Exercised agency and applied for jobs when confronted with impending professional frustration and burnout. (10/10 can recommend.)
The Carrot Portion of the Essay (feel free to skip)
The analogy I used with a friend recently is that I am like a rabbit trained to chase carrots. Tell me something is a carrot and I’ll chase it round and round the track until I catch it, without ever pausing to consider whether I even like the taste of carrots. This must be a common mid-career affliction, perhaps especially for academics. I’ve got it bad.
Maybe we start off liking carrots—research and the grant proposals and publishing that go along with getting our efforts out into the world—but eventually we are trained to chase the carrots simply because they’re there to be chased.

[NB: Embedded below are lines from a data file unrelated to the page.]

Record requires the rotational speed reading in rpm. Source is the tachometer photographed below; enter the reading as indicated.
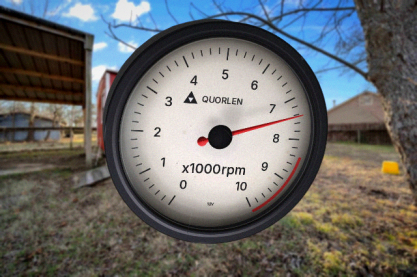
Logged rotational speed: 7400 rpm
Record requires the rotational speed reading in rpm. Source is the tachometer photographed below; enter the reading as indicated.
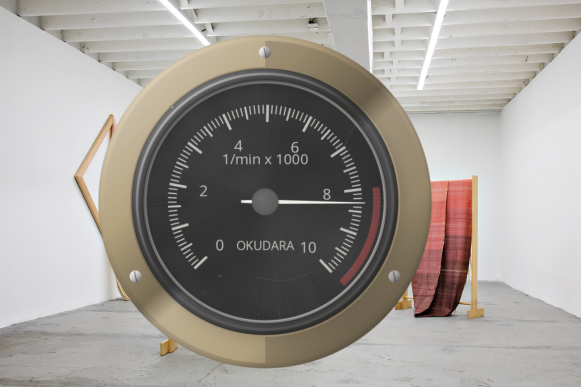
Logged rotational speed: 8300 rpm
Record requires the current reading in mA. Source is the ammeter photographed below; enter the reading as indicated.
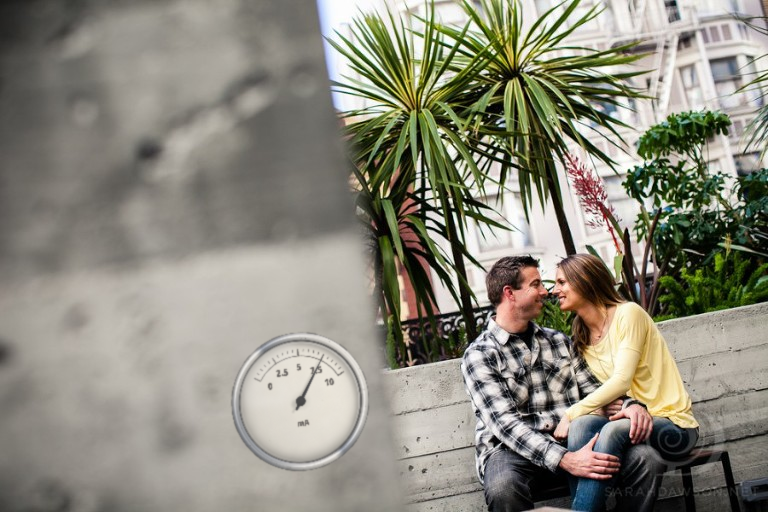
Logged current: 7.5 mA
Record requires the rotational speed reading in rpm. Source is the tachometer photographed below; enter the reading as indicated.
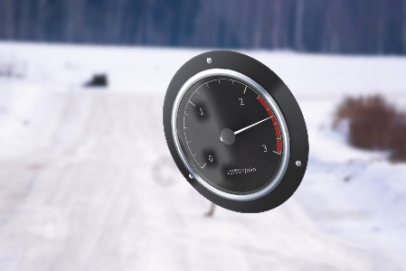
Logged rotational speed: 2500 rpm
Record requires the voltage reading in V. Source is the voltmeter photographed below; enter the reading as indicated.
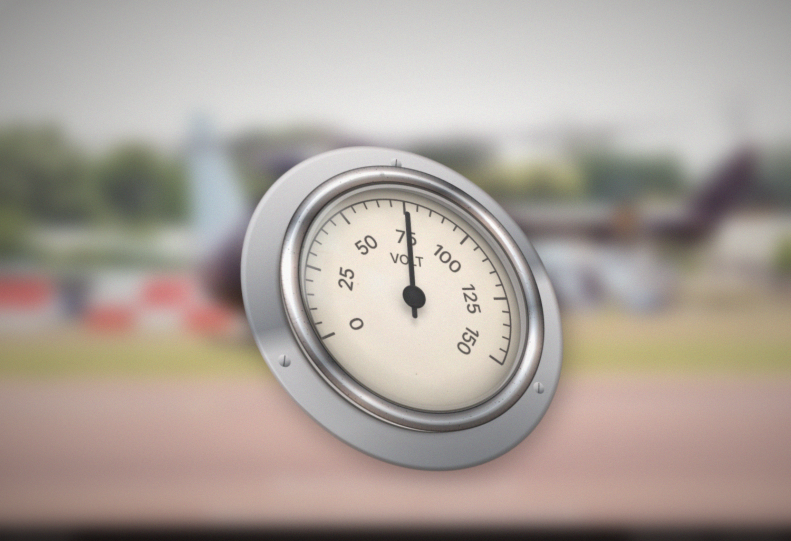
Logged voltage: 75 V
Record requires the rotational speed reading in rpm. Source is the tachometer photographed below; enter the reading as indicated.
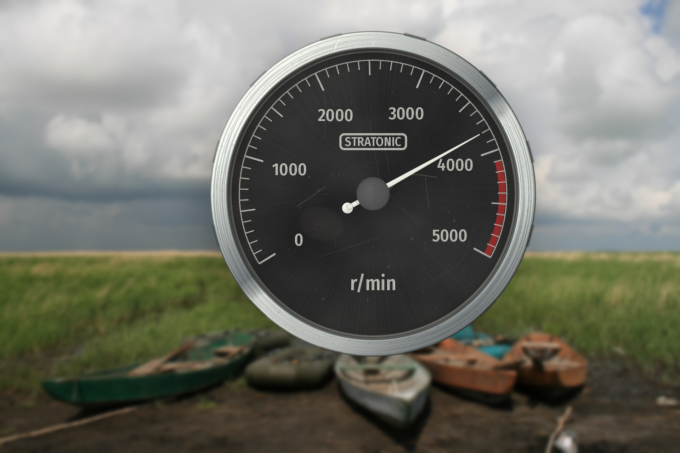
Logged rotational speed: 3800 rpm
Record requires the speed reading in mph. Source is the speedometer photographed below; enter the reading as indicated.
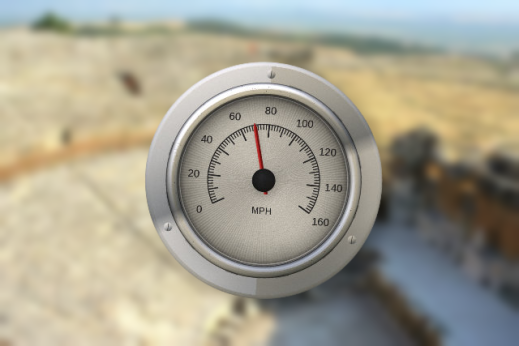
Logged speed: 70 mph
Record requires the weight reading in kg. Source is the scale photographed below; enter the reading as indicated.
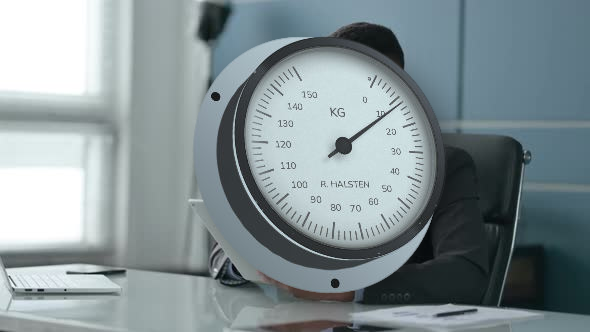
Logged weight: 12 kg
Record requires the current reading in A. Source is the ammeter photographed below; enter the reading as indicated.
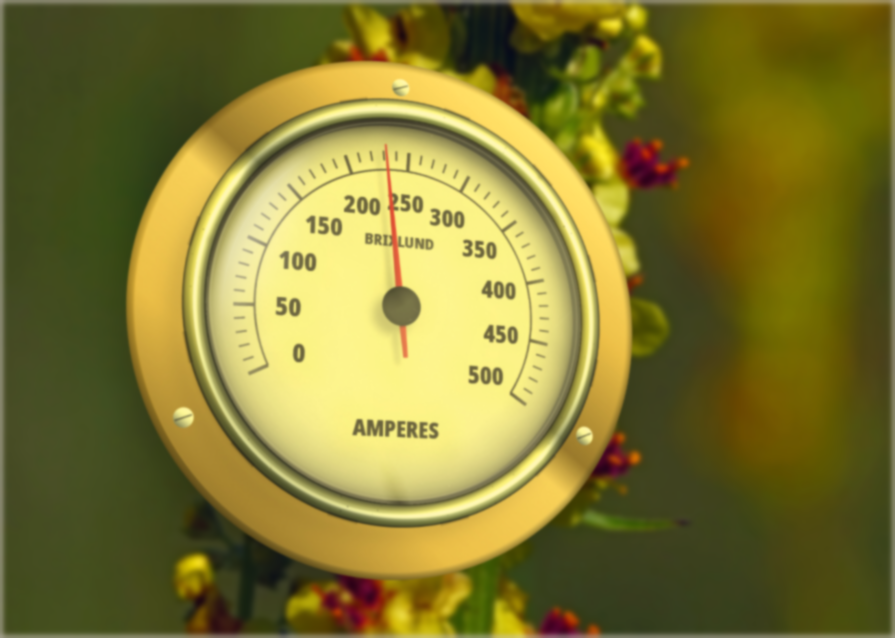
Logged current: 230 A
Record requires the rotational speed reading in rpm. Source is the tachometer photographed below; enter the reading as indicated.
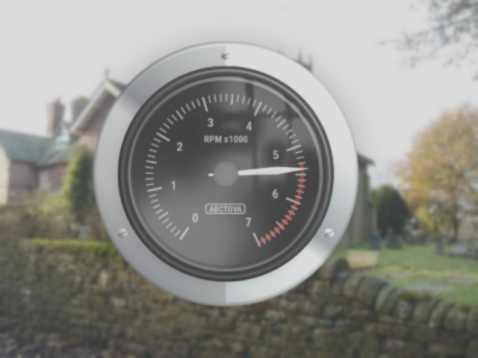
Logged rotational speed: 5400 rpm
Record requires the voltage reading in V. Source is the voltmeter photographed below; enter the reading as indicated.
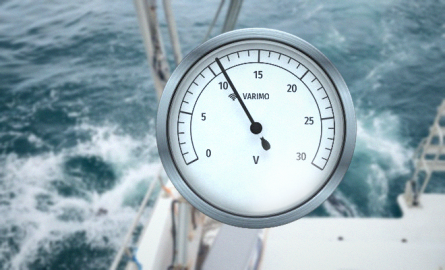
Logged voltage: 11 V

As we settle into our careers, from a distance, the carrots look ever bigger and tastier—and everywhere we look, there are rabbits who seem to be even faster than we are. Before we know it, we eat, sleep and breathe carrot chasing.
In addition, some of us like racing by nature. This is probably me. This is a recipe for eventual exhaustion.
Tl;dr: In 2022 I learned that aside from possibly disliking carrots, I’m not even sure I like racing. This is a harder problem to address, since it’s almost certainly hard-wired into my character. Tell me how awesome radish-chasing is (or Munro bagging), and I’m liable to take off after those instead.
Resolutions for 2023
More fun, more relaxation, more Munros and perhaps some radishes.
After fact-checking, my editor insisted I change the original “most” to “some”.
Actually, by one commonly-employed accounting measure (i.e., our official “workload model”, I did 138% of my job.